CompTIA CySA+ (CS0-001) — Question 232

Alerts have been received from the SIEM, indicating infections on multiple computers. Based on threat characteristics, these files were quarantined by the host- based antivirus program. At the same time, additional alerts in the SIEM show multiple blocked URLs from the address of the infected computers; the URLs were classified as uncategorized.

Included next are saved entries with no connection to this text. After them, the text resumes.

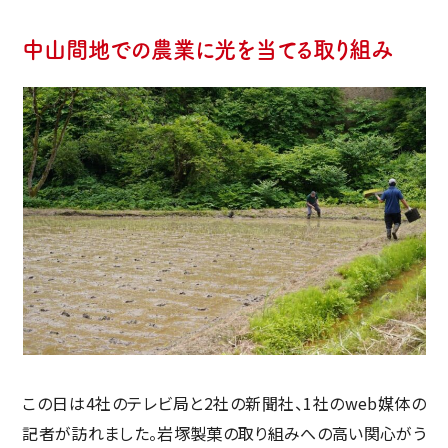
中山間地での農業に光を当てる取り組み
この日は4社のテレビ局と2社の新聞社、1社のweb媒体の
記者が訪れました。岩塚製菓の取り組みへの高い関心がう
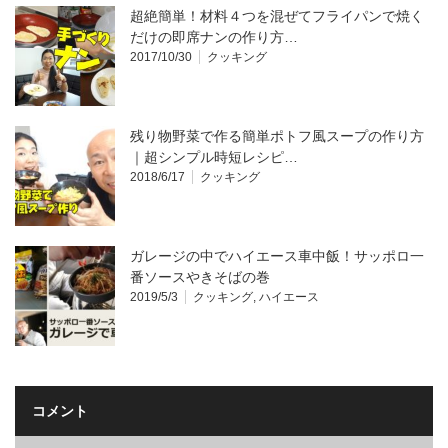
超絶簡単！材料４つを混ぜてフライパンで焼く
だけの即席ナンの作り方…
2017/10/30
クッキング
残り物野菜で作る簡単ポトフ風スープの作り方
｜超シンプル時短レシピ…
2018/6/17
クッキング
ガレージの中でハイエース車中飯！サッポロ一
番ソースやきそばの巻
2019/5/3
クッキング
,
ハイエース
コメント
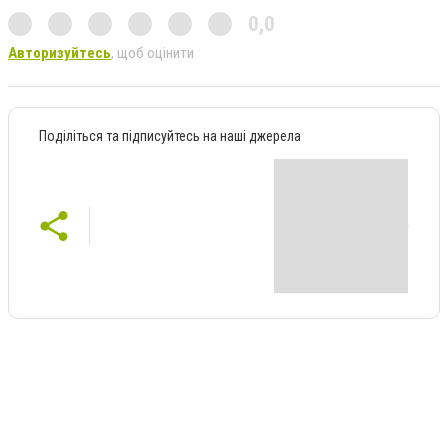
0,0
Авторизуйтесь
, щоб оцінити
Поділіться та підписуйтесь на наші джерела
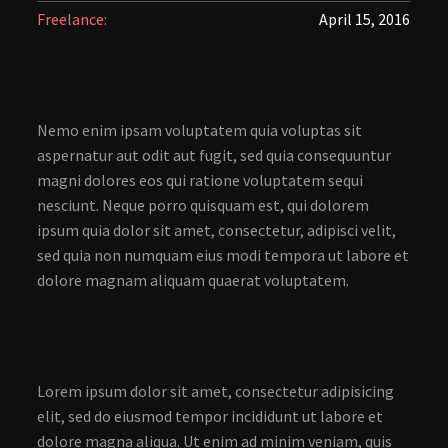
Freelance:
April 15, 2016
Nemo enim ipsam voluptatem quia voluptas sit
aspernatur aut odit aut fugit, sed quia consequuntur
magni dolores eos qui ratione voluptatem sequi
nesciunt. Neque porro quisquam est, qui dolorem
ipsum quia dolor sit amet, consectetur, adipisci velit,
sed quia non numquam eius modi tempora ut labore et
dolore magnam aliquam quaerat voluptatem.
Lorem ipsum dolor sit amet, consectetur adipisicing
elit, sed do eiusmod tempor incididunt ut labore et
dolore magna aliqua. Ut enim ad minim veniam, quis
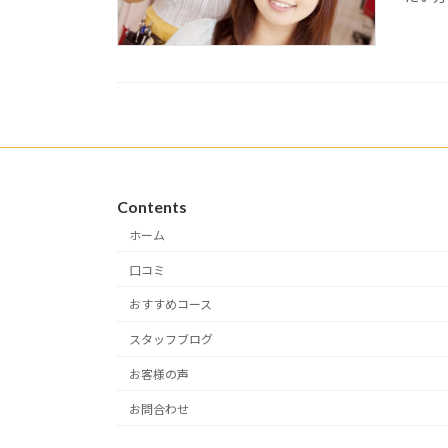
Contents
ホーム
口コミ
おすすめコース
スタッフブログ
お客様の声
お問合わせ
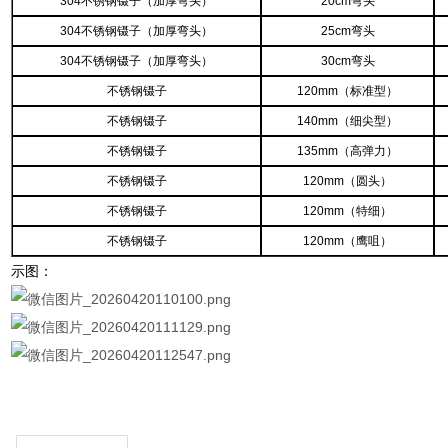
304不锈钢镊子（加厚弯头）
20cm弯头
304不锈钢镊子（加厚弯头）
25cm弯头
304不锈钢镊子（加厚弯头）
30cm弯头
不锈钢镊子
120mm（标准型）
不锈钢镊子
140mm（细尖型）
不锈钢镊子
135mm（高弹力）
不锈钢镊子
120mm（圆头）
不锈钢镊子
120mm（特细）
不锈钢镊子
120mm（鹰咀）
示图：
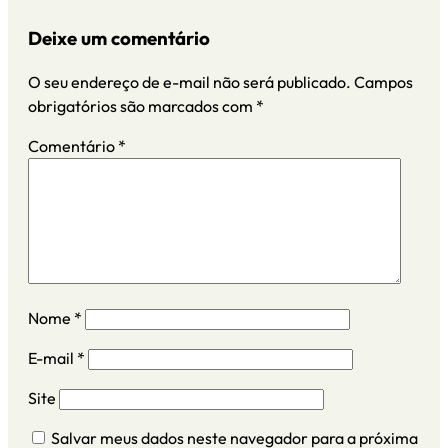
Deixe um comentário
O seu endereço de e-mail não será publicado.
Campos
obrigatórios são marcados com
*
Comentário
*
Nome
*
E-mail
*
Site
Salvar meus dados neste navegador para a próxima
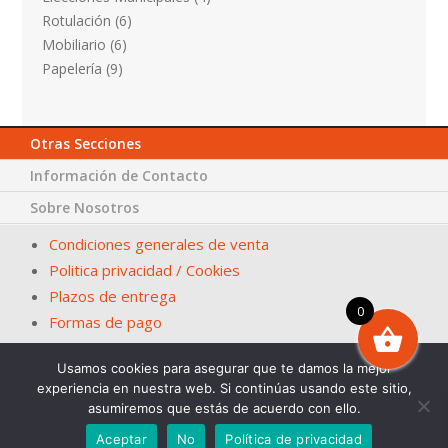
Rotulación
(6)
Mobiliario
(6)
Papelería
(9)
Otras Secciones
Información de Contacto
Sobre Nosotros
Condiciones generales de venta
Politica privacidad / Cookies
Plazos de entrega
0
Formas de pago
Usamos cookies para asegurar que te damos la mejor
© Papelería San Fernando – La Casa del Ayuntamiento. En
experiencia en nuestra web. Si continúas usando este sitio,
Sevilla desde 1983
asumiremos que estás de acuerdo con ello.
Diseña. 2Grcolor.com
Aceptar
No
Política de privacidad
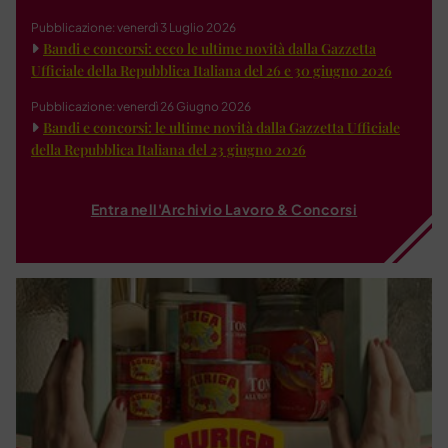
Pubblicazione: venerdì 3 Luglio 2026
Bandi e concorsi: ecco le ultime novità dalla Gazzetta
Ufficiale della Repubblica Italiana del 26 e 30 giugno 2026
Pubblicazione: venerdì 26 Giugno 2026
Bandi e concorsi: le ultime novità dalla Gazzetta Ufficiale
della Repubblica Italiana del 23 giugno 2026
Entra nell'Archivio Lavoro & Concorsi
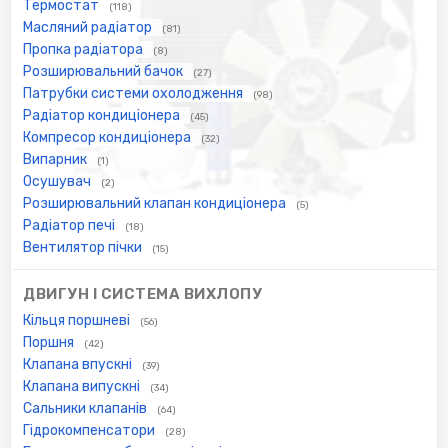
Термостат
(118)
Масляний радіатор
(81)
Пропка радіатора
(8)
Розширювальний бачок
(27)
Патрубки системи охолодження
(98)
Радіатор кондиціонера
(45)
Компресор кондиціонера
(32)
Випарник
(1)
Осушувач
(2)
Розширювальний клапан кондиціонера
(5)
Радіатор печі
(18)
Вентилятор пічки
(15)
ДВИГУН І СИСТЕМА ВИХЛОПУ
Кільця поршневі
(56)
Поршня
(42)
Клапана впускні
(39)
Клапана випускні
(34)
Сальники клапанів
(64)
Гідрокомпенсатори
(28)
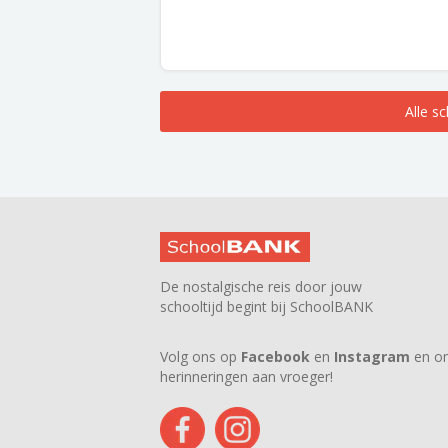
Alle s
De nostalgische reis door jouw
schooltijd begint bij SchoolBANK
Volg ons op
Facebook
en
Instagram
en on
herinneringen aan vroeger!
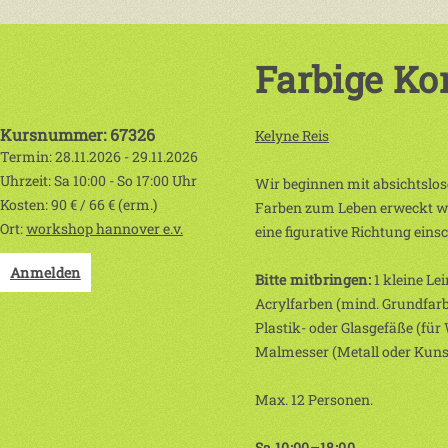
Farbige Ko
Kursnummer: 67326
Kelyne Reis
Termin: 28.11.2026 - 29.11.2026
Uhrzeit: Sa 10:00 - So 17:00 Uhr
Wir beginnen mit absichtslos
Kosten: 90 € / 66 € (erm.)
Farben zum Leben erweckt werd
Ort:
workshop hannover e.v.
eine figurative Richtung einsc
Anmelden
Bitte mitbringen:
1 kleine Le
Acrylfarben (mind. Grundfarbe
Plastik- oder Glasgefäße (für 
Malmesser (Metall oder Kunst
Max. 12 Personen.
Sa 10:00–18:00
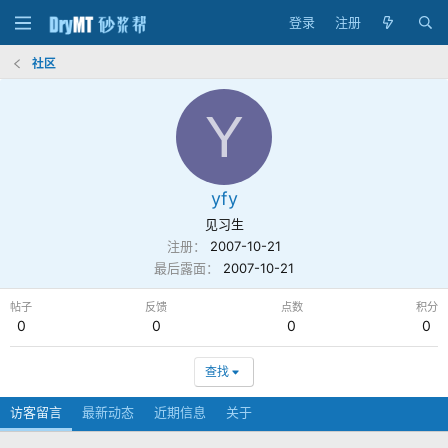
登录
注册
社区
Y
yfy
见习生
注册
2007-10-21
最后露面
2007-10-21
帖子
反馈
点数
积分
0
0
0
0
查找
访客留言
最新动态
近期信息
关于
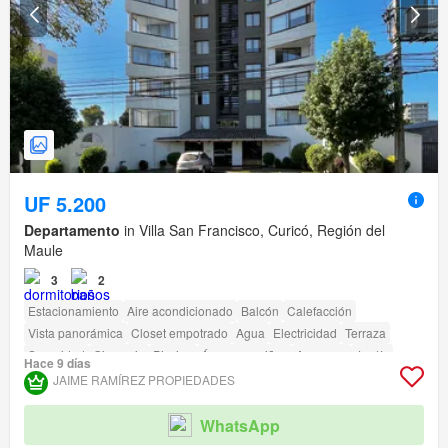
UF 5.200
Departamento
in Villa San Francisco, Curicó, Región del
Maule
3
2
Estacionamiento
Aire acondicionado
Balcón
Calefacción
Vista panorámica
Closet empotrado
Agua
Electricidad
Terraza
Seguridad
Gimnasio
Piscina
Área para niños
Ascensor
Jardín
Hace 9 días
Conserje
Parilla
Acceso para personas con discapacidad
JAIME RAMÍREZ PROPIEDADES
WhatsApp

The domain location of the IP address of the URLs that were blocked is checked, and it is registered to an ISP in Russia. Which of the following steps should be taken NEXT?

Answer options

• A. Remove those computers from the network and replace the hard drives. Send the infected hard drives out for investigation.
• B. Run a full antivirus scan on all computers and use Splunk to search for any suspicious activity that happened just before the alerts were received in the SIEM.
• C. Run a vulnerability scan and patch discovered vulnerabilities on the next pathing cycle. Have the users restart their computers. Create a use case in the SIEM to monitor failed logins on the infected computers.
• D. Install a computer with the same settings as the infected computers in the DMZ to use as a honeypot. Permit the URLs classified as uncategorized to and from that host.

Correct answer: B

Explanation

The correct answer is B because running a full antivirus scan and using Splunk helps to identify the extent of the infection and any suspicious activities leading to the alerts, which is crucial for effective remediation. Option A is too drastic and may not be necessary; C focuses on vulnerabilities rather than immediate threat assessment, and D risks further exposure by allowing potentially harmful URLs to interact with a new system.